---------- Records provided

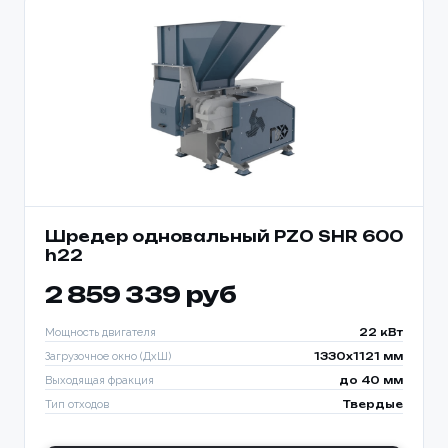
Шредер одновальный PZO SHR 600
h22
2 859 339 руб
Мощность двигателя
22 кВт
Загрузочное окно (ДхШ)
1330x1121 мм
Выходящая фракция
до 40 мм
Тип отходов
Твердые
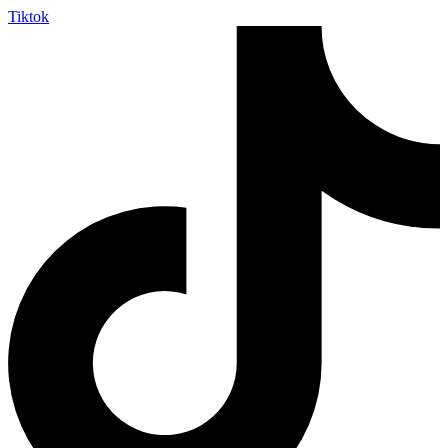
Tiktok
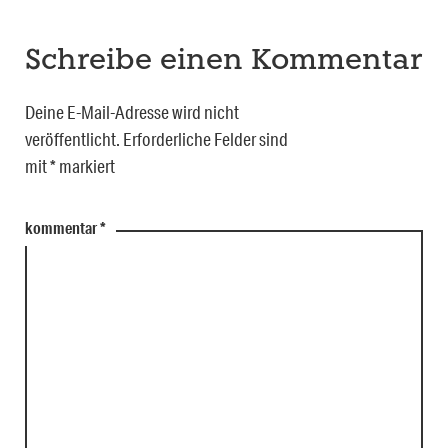
Schreibe einen Kommentar
Deine E-Mail-Adresse wird nicht
veröffentlicht.
Erforderliche Felder sind
mit
*
markiert
kommentar
*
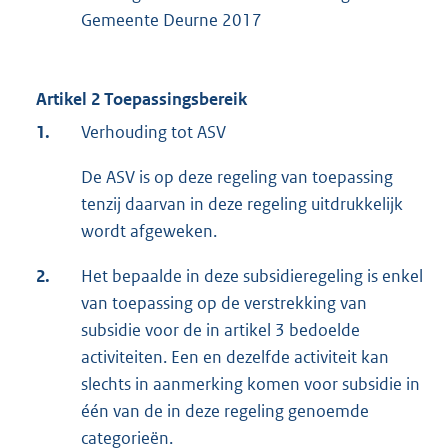
Gemeente Deurne 2017
Artikel 2 Toepassingsbereik
1.
Verhouding tot ASV
De ASV is op deze regeling van toepassing
tenzij daarvan in deze regeling uitdrukkelijk
wordt afgeweken.
2.
Het bepaalde in deze subsidieregeling is enkel
van toepassing op de verstrekking van
subsidie voor de in artikel 3 bedoelde
activiteiten. Een en dezelfde activiteit kan
slechts in aanmerking komen voor subsidie in
één van de in deze regeling genoemde
categorieën.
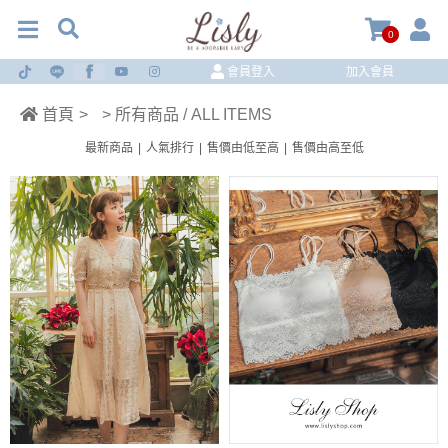
0
會員登入
加入會員
首頁
>
> 所有商品 / ALL ITEMS
最新商品
|
人氣排行
|
售價由低至高
|
售價由高至低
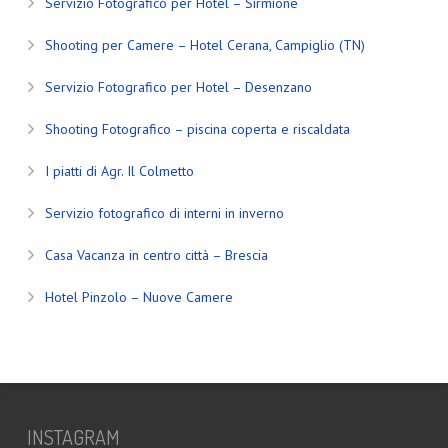
Servizio Fotografico per Hotel – Sirmione
Shooting per Camere – Hotel Cerana, Campiglio (TN)
Servizio Fotografico per Hotel – Desenzano
Shooting Fotografico – piscina coperta e riscaldata
I piatti di Agr. Il Colmetto
Servizio fotografico di interni in inverno
Casa Vacanza in centro città – Brescia
Hotel Pinzolo – Nuove Camere
INSTAGRAM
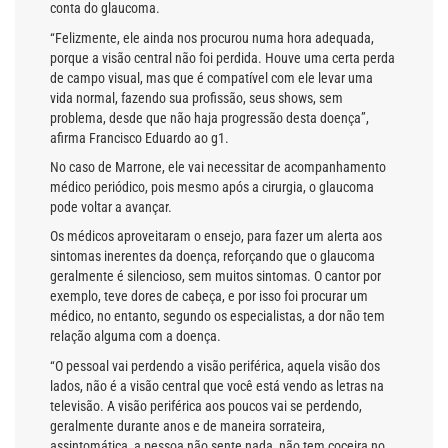
conta do glaucoma.
“Felizmente, ele ainda nos procurou numa hora adequada,
porque a visão central não foi perdida. Houve uma certa perda
de campo visual, mas que é compatível com ele levar uma
vida normal, fazendo sua profissão, seus shows, sem
problema, desde que não haja progressão desta doença”,
afirma Francisco Eduardo ao g1.
No caso de Marrone, ele vai necessitar de acompanhamento
médico periódico, pois mesmo após a cirurgia, o glaucoma
pode voltar a avançar.
Os médicos aproveitaram o ensejo, para fazer um alerta aos
sintomas inerentes da doença, reforçando que o glaucoma
geralmente é silencioso, sem muitos sintomas. O cantor por
exemplo, teve dores de cabeça, e por isso foi procurar um
médico, no entanto, segundo os especialistas, a dor não tem
relação alguma com a doença.
“O pessoal vai perdendo a visão periférica, aquela visão dos
lados, não é a visão central que você está vendo as letras na
televisão. A visão periférica aos poucos vai se perdendo,
geralmente durante anos e de maneira sorrateira,
assintomática, a pessoa não sente nada, não tem coceira no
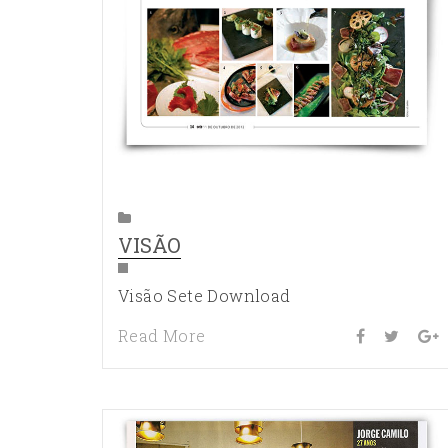
VISÃO
Visão Sete Download
Read More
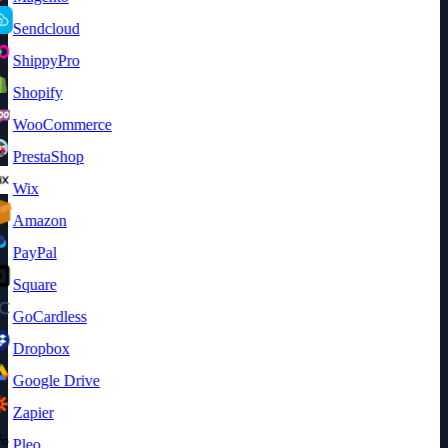
Sendcloud
ShippyPro
Shopify
WooCommerce
PrestaShop
Wix
Amazon
PayPal
Square
GoCardless
Dropbox
Google Drive
Zapier
Pleo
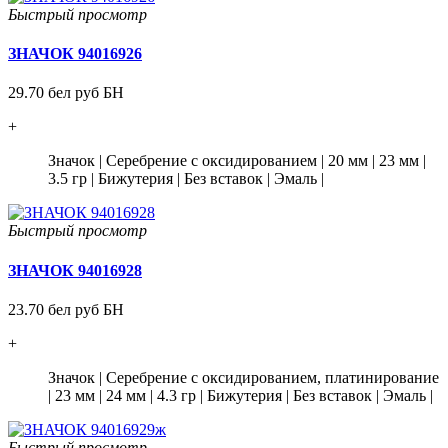
Быстрый просмотр
ЗНАЧОК 94016926
29.70 бел руб БН
+
Значок
|
Серебрение с оксидированием
|
20 мм
|
23 мм
|
3.5 гр
|
Бижутерия
|
Без вставок
|
Эмаль
|
Быстрый просмотр
ЗНАЧОК 94016928
23.70 бел руб БН
+
Значок
|
Серебрение с оксидированием, платинирование
|
23 мм
|
24 мм
|
4.3 гр
|
Бижутерия
|
Без вставок
|
Эмаль
|
Быстрый просмотр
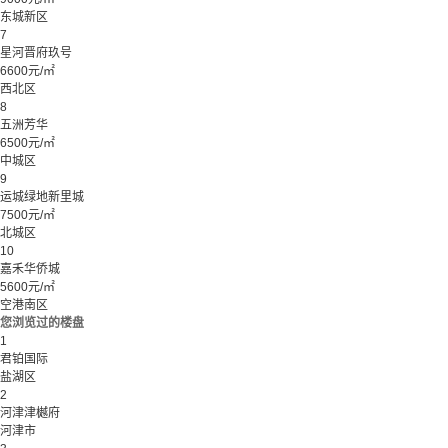
东城新区
7
星河晋府玖号
6600元/㎡
西北区
8
五洲芳华
6500元/㎡
中城区
9
运城绿地新里城
7500元/㎡
北城区
10
嘉禾华侨城
5600元/㎡
空港南区
您浏览过的楼盘
1
君铂国际
盐湖区
2
河津津樾府
河津市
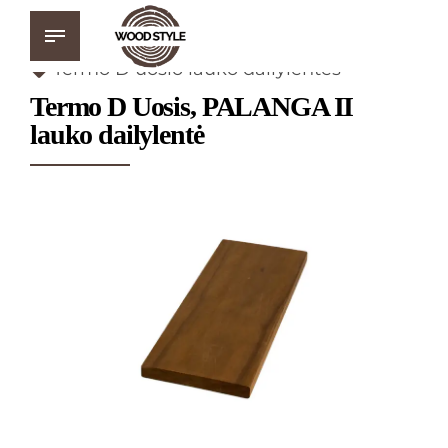
Termo D uosio lauko dailylentės
Termo D Uosis, PALANGA II
lauko dailylentė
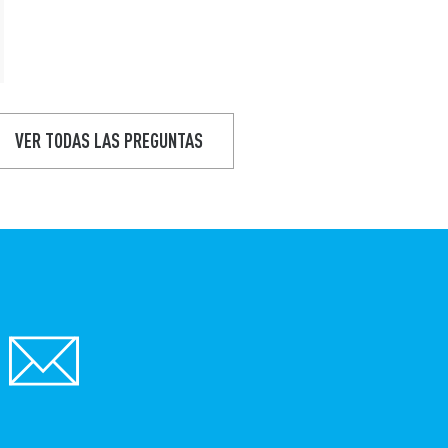
VER TODAS LAS PREGUNTAS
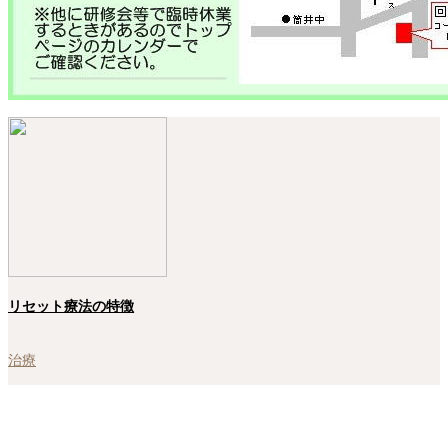
リセット療法の特徴
治療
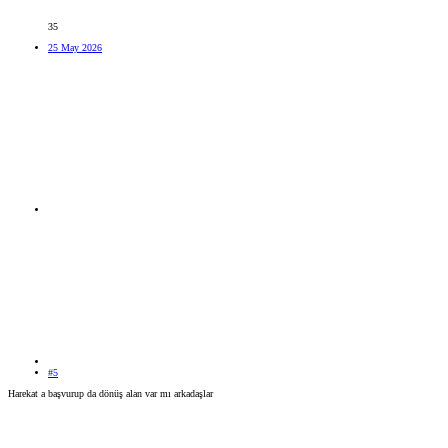
35
25 May 2026
#5
Harekat a başvurup da dönüş alan var mı arkadaşlar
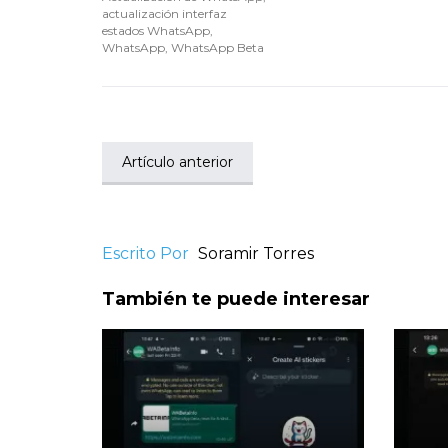
actualización interfaz
estados WhatsApp
,
WhatsApp
,
WhatsApp Beta
Artículo anterior
Escrito Por
Soramir Torres
También te puede interesar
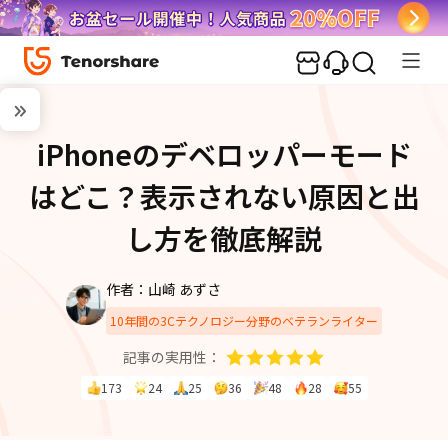
iPhoneのデベロッパーモード
はどこ？表示されない原因と出
し方を徹底解説
作者：山崎 あずさ
10年間の3Cテクノロジー分野のベテランライター
記事の実用性：
173
24
25
36
48
28
55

--------------------

§ **Work to complete**:
Extract every line from the items above that contains the word "glaucoma", matching its case exactly.

§ **Output of the task**:
conta do glaucoma.
médico periódico, pois mesmo após a cirurgia, o glaucoma
sintomas inerentes da doença, reforçando que o glaucoma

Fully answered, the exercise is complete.